- **To do**: Copy out the lines in the material below word for word, beginning with the line that contains "### Segunda parte" and continuing through the line that contains "- [2] Simultaneamente".

*** Opening Data in this exercise ***

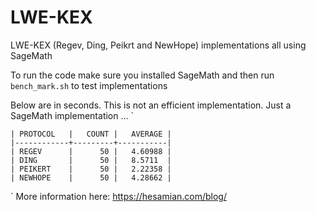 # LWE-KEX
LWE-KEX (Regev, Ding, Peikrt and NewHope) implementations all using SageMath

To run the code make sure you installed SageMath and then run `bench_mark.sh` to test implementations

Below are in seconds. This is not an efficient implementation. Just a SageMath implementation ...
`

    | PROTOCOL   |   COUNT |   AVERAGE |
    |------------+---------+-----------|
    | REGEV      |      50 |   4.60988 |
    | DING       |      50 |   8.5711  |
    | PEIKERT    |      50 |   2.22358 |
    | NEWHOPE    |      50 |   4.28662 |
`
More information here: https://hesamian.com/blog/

*** Closing Data in this exercise ***
*** Opening Data in this exercise ***

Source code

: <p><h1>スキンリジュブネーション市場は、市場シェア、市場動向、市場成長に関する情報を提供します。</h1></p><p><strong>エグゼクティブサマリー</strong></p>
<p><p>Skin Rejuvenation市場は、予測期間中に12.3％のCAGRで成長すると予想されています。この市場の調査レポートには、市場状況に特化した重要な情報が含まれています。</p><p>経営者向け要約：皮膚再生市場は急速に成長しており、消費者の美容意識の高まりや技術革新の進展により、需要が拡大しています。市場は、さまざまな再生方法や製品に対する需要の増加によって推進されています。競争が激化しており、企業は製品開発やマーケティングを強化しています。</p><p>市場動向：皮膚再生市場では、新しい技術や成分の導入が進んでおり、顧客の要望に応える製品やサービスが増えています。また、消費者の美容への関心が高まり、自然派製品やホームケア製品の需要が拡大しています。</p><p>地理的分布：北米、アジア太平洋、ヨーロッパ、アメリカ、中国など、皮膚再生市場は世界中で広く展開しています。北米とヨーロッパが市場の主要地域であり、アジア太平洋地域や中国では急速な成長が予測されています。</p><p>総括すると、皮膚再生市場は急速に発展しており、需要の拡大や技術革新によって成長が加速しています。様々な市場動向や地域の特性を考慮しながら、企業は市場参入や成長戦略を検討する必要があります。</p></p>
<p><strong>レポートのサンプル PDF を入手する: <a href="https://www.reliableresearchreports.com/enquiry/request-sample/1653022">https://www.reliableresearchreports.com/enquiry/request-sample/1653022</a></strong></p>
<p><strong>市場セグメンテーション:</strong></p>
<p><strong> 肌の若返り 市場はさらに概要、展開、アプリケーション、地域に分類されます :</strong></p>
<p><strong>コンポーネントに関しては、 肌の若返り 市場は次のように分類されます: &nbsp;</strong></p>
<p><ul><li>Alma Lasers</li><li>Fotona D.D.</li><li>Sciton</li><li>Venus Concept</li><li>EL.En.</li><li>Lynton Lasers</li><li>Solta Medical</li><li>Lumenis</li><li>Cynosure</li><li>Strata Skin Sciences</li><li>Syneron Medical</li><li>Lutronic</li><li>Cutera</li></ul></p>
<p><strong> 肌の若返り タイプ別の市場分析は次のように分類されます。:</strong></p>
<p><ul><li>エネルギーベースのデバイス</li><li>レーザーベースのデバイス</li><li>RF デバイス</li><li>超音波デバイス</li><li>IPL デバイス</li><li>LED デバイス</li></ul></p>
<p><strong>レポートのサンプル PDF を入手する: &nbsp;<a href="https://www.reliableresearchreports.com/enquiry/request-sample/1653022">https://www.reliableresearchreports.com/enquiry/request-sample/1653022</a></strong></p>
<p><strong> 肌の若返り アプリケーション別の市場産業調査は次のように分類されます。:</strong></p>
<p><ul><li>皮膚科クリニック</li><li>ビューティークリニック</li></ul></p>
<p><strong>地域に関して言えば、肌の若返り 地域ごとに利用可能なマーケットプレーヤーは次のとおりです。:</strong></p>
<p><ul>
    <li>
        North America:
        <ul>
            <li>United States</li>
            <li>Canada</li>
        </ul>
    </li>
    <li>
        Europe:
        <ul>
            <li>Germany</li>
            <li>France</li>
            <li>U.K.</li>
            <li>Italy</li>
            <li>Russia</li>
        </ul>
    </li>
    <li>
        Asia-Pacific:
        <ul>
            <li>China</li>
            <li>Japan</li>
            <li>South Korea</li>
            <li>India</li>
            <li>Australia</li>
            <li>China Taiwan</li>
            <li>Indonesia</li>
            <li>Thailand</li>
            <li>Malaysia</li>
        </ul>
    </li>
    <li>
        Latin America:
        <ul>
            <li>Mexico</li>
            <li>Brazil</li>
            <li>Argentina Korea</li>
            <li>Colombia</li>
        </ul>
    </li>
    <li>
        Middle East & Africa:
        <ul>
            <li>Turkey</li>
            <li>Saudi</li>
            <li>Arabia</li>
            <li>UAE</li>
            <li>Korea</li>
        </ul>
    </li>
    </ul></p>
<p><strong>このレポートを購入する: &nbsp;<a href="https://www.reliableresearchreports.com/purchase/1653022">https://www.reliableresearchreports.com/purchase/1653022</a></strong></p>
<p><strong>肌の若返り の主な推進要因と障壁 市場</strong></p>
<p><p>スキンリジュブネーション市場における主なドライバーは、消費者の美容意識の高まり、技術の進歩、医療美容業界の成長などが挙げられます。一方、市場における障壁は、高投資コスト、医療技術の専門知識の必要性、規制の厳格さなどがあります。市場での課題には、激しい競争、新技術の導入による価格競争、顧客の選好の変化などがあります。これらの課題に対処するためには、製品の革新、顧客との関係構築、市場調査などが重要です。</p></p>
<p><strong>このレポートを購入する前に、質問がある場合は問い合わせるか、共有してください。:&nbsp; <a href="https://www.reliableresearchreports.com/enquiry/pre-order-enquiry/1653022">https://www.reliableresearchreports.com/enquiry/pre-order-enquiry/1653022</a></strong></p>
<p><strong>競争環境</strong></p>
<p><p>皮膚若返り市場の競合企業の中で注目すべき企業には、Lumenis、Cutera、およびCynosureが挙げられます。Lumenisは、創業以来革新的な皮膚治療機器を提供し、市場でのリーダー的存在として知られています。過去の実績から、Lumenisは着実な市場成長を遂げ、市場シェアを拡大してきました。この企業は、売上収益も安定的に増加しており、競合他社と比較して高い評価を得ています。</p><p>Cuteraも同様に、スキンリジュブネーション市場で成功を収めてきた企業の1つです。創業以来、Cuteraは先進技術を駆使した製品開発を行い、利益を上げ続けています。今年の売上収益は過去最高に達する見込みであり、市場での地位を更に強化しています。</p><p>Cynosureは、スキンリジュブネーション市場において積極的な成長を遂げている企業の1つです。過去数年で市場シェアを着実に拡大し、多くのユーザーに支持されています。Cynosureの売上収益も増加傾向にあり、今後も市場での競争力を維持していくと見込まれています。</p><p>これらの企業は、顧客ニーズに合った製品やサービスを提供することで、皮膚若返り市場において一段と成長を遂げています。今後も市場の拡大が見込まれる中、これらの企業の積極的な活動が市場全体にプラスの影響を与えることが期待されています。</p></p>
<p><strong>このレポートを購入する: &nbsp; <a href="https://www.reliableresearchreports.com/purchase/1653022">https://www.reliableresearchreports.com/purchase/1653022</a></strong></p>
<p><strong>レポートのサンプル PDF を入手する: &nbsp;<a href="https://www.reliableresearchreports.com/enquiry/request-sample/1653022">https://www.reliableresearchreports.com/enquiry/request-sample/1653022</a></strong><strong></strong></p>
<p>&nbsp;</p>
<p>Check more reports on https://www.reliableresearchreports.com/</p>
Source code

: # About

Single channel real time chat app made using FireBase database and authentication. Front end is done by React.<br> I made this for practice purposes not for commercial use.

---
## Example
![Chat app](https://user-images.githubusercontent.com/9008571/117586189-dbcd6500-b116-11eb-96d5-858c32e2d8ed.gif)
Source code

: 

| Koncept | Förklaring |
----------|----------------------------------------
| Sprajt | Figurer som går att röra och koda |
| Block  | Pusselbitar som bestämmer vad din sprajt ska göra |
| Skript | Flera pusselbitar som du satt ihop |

*** Closing Data in this exercise ***
*** Opening Data in this exercise ***

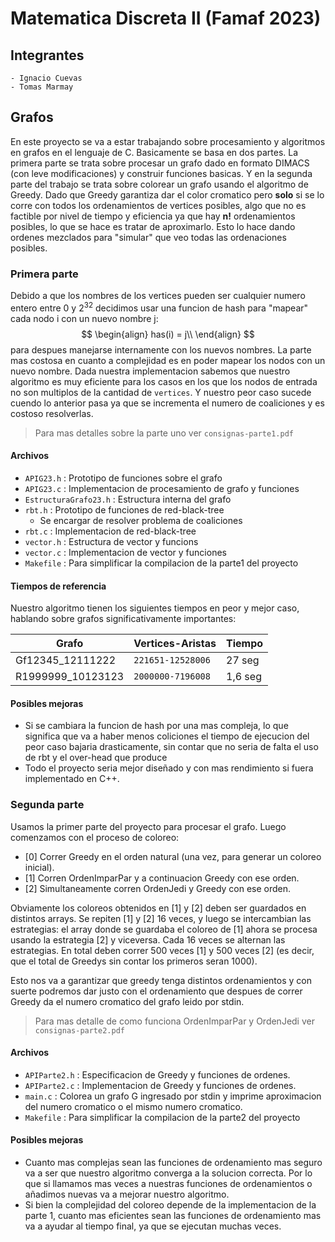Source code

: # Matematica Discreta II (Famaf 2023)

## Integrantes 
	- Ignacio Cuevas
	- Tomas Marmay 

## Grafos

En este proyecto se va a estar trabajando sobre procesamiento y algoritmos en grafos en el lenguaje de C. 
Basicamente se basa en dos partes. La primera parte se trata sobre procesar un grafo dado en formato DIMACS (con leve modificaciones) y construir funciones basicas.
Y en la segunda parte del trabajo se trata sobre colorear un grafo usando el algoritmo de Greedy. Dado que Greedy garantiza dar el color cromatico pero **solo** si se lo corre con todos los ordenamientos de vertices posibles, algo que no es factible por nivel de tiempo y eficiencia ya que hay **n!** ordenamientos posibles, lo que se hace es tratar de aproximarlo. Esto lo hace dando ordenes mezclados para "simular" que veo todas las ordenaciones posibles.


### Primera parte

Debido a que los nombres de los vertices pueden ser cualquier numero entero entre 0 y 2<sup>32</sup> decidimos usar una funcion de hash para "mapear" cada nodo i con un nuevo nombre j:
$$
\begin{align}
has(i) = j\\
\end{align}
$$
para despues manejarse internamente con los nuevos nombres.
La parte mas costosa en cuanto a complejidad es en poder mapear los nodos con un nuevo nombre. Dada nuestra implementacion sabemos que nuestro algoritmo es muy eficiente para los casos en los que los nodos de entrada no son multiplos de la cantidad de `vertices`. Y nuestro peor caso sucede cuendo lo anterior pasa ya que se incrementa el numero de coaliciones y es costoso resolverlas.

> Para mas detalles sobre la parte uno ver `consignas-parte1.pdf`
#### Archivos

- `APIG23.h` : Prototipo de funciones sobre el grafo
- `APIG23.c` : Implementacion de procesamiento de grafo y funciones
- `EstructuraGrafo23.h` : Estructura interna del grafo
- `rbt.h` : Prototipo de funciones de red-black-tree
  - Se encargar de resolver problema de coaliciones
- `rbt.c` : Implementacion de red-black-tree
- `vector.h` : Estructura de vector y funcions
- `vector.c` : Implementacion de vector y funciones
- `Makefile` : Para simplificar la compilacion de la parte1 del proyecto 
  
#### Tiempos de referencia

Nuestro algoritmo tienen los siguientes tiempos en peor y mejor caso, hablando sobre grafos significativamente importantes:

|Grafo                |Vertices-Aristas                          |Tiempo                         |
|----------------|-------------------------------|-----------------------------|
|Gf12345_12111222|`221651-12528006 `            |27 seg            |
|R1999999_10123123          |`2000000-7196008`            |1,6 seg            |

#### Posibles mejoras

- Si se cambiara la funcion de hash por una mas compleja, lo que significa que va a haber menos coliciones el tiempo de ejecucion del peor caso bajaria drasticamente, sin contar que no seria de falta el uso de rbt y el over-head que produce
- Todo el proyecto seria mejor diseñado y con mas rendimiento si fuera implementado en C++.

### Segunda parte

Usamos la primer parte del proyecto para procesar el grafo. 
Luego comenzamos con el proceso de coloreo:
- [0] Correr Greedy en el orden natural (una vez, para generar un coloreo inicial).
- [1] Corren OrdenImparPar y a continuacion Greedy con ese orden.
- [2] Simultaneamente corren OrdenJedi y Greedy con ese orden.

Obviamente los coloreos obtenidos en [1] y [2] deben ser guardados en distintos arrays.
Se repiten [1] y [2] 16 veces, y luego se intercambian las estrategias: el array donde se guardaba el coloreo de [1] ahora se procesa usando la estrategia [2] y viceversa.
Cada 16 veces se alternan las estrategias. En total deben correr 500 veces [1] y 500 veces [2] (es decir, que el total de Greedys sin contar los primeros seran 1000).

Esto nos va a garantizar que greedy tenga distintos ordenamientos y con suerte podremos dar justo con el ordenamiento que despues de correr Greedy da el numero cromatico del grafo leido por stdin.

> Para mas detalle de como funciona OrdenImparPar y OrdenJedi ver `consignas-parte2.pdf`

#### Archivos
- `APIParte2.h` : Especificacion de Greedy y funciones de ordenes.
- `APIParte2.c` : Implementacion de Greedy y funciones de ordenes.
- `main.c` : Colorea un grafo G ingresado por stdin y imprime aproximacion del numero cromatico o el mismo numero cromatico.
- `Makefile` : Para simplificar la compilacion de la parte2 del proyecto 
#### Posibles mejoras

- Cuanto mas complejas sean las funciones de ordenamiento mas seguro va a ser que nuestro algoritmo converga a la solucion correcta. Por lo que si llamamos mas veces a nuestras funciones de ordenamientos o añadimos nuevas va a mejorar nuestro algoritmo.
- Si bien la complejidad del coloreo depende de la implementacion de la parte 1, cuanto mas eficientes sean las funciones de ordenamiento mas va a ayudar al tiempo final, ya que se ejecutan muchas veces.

*** Closing Data in this exercise ***

- **Exercise output**:
### Segunda parte

Usamos la primer parte del proyecto para procesar el grafo. 
Luego comenzamos con el proceso de coloreo:
- [0] Correr Greedy en el orden natural (una vez, para generar un coloreo inicial).
- [1] Corren OrdenImparPar y a continuacion Greedy con ese orden.
- [2] Simultaneamente corren OrdenJedi y Greedy con ese orden.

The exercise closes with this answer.